## PROVIDED DATA
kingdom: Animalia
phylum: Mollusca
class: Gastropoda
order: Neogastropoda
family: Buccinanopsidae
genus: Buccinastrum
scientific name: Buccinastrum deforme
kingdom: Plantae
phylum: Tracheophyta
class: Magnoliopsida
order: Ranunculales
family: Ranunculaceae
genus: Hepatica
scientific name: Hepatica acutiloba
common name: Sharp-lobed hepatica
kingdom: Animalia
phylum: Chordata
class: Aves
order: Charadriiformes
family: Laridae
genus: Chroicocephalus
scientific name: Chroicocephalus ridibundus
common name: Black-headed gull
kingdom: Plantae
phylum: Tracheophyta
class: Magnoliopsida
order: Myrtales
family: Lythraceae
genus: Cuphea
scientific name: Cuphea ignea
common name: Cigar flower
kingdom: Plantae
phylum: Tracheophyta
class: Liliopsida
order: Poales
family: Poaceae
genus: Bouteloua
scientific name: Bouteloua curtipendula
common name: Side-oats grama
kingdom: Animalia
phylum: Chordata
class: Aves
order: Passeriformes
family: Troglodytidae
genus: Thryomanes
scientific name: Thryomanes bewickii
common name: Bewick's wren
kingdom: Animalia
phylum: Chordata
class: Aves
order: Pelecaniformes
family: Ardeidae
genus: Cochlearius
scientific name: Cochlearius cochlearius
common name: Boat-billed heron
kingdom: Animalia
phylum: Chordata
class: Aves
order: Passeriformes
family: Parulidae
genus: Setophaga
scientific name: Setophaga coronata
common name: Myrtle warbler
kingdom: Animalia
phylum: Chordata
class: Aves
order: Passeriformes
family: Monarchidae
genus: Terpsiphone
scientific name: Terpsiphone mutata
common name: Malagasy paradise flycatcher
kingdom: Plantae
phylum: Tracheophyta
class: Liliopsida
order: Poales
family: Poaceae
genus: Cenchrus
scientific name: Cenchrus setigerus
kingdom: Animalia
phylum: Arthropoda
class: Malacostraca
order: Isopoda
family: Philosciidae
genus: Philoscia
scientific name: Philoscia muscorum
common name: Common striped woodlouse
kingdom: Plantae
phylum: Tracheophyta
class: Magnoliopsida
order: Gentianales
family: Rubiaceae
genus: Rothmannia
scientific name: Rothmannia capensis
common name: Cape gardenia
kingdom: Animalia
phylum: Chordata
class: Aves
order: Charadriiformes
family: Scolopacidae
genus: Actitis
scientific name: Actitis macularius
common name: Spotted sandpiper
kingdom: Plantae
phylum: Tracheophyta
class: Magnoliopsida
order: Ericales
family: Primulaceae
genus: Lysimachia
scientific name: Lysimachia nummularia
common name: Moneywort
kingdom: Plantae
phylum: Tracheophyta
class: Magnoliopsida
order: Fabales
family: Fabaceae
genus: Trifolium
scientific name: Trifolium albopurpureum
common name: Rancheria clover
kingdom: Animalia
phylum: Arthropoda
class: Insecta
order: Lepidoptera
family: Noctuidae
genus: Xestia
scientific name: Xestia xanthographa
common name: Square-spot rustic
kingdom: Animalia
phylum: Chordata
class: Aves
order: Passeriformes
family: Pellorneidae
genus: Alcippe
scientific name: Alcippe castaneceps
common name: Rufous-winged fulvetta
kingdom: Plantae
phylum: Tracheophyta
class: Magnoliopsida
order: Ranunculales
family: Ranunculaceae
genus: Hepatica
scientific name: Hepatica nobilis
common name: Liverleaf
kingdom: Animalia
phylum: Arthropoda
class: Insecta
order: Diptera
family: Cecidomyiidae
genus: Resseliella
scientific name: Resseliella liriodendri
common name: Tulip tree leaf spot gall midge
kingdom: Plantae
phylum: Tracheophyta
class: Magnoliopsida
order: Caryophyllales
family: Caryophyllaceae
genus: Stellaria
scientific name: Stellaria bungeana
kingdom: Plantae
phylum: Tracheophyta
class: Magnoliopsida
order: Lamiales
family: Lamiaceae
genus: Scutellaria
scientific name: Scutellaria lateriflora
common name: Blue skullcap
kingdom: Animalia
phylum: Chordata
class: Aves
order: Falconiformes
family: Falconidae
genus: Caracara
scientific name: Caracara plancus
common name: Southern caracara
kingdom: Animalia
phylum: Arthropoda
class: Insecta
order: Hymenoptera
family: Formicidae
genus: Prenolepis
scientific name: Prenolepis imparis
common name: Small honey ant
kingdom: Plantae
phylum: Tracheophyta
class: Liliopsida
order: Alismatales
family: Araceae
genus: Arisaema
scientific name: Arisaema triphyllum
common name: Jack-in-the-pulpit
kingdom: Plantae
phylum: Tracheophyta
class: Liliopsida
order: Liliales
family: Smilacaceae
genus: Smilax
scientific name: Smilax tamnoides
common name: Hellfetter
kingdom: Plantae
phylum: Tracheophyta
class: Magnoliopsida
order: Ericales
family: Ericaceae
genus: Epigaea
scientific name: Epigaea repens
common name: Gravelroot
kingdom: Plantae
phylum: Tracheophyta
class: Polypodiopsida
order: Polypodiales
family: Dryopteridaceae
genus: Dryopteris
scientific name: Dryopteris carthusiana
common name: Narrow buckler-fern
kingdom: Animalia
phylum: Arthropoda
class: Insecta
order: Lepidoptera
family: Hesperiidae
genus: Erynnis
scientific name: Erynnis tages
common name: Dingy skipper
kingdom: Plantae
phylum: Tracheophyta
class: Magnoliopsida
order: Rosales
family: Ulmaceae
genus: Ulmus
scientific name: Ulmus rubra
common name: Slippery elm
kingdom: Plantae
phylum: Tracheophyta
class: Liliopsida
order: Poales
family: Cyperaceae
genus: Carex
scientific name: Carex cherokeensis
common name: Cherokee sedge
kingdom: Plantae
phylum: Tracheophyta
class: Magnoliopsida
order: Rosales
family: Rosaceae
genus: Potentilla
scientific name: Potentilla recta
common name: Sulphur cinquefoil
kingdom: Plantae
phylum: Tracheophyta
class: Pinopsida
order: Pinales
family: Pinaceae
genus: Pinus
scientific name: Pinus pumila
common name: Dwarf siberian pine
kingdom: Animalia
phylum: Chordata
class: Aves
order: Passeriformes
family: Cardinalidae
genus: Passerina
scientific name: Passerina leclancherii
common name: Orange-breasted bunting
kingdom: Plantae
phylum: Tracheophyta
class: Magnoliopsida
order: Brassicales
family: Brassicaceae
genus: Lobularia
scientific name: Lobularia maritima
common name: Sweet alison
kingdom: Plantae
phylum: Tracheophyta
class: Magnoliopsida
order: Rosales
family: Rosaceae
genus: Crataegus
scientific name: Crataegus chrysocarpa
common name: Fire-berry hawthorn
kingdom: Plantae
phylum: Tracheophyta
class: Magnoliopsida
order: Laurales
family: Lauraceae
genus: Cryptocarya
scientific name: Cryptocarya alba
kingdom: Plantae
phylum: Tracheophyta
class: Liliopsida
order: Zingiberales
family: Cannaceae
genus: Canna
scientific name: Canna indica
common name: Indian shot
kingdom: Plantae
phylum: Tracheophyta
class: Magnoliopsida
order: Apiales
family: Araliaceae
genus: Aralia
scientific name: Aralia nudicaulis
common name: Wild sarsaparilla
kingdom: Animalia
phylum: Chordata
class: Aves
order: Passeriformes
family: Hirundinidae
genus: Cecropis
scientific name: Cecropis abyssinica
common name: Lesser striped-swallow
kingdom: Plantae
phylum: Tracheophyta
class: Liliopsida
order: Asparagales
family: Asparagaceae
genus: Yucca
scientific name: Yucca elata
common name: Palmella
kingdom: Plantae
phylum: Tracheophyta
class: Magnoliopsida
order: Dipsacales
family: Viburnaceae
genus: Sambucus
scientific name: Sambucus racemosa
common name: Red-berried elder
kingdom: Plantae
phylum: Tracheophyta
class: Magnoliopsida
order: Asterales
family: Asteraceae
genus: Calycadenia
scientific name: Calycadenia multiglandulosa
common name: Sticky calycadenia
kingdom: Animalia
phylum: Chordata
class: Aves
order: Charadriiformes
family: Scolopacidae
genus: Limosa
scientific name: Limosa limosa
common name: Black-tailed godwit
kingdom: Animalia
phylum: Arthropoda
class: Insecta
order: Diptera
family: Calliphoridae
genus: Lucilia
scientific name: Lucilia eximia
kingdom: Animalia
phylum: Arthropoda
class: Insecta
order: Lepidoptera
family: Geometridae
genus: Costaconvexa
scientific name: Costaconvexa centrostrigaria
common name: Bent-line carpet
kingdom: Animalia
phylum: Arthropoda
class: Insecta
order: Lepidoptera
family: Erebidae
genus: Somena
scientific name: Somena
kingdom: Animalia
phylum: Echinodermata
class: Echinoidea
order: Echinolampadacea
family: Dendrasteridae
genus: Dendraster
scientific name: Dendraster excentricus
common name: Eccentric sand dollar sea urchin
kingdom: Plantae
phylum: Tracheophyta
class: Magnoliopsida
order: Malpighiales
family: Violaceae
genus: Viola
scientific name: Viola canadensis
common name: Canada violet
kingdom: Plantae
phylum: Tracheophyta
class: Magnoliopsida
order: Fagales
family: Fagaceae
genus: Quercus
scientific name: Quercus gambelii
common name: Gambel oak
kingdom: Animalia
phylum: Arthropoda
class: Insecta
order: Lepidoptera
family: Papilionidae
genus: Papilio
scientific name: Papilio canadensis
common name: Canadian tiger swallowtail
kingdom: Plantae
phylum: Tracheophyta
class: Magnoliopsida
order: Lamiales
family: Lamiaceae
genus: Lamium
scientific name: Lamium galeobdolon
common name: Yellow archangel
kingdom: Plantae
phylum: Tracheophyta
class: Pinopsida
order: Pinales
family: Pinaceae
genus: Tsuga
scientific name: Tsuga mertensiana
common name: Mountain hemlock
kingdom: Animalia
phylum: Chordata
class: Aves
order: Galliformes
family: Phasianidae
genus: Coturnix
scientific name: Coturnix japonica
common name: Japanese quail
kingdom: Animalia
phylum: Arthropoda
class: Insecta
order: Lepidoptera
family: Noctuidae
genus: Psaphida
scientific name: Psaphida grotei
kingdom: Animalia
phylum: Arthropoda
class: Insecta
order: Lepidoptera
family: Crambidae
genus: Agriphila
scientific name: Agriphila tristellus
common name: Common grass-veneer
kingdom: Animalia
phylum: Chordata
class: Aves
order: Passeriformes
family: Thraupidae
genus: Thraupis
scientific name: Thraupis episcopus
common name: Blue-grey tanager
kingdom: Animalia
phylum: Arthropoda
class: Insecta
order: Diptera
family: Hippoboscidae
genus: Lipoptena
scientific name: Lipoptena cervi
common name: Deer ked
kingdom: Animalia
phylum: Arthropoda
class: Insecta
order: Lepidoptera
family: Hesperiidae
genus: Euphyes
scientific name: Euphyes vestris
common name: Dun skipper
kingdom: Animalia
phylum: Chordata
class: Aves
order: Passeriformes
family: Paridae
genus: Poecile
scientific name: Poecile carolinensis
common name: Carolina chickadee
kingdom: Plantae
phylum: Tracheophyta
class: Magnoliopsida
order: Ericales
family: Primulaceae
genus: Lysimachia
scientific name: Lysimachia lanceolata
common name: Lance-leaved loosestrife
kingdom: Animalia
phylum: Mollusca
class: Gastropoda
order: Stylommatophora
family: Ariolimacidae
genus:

## WRITTEN EXERCISE
Reproduce the listing line for line, starting at its first line and ending at the line that contains "genus: Bouteloua".

## SOLVED EXERCISE
kingdom: Animalia
phylum: Mollusca
class: Gastropoda
order: Neogastropoda
family: Buccinanopsidae
genus: Buccinastrum
scientific name: Buccinastrum deforme
kingdom: Plantae
phylum: Tracheophyta
class: Magnoliopsida
order: Ranunculales
family: Ranunculaceae
genus: Hepatica
scientific name: Hepatica acutiloba
common name: Sharp-lobed hepatica
kingdom: Animalia
phylum: Chordata
class: Aves
order: Charadriiformes
family: Laridae
genus: Chroicocephalus
scientific name: Chroicocephalus ridibundus
common name: Black-headed gull
kingdom: Plantae
phylum: Tracheophyta
class: Magnoliopsida
order: Myrtales
family: Lythraceae
genus: Cuphea
scientific name: Cuphea ignea
common name: Cigar flower
kingdom: Plantae
phylum: Tracheophyta
class: Liliopsida
order: Poales
family: Poaceae
genus: Bouteloua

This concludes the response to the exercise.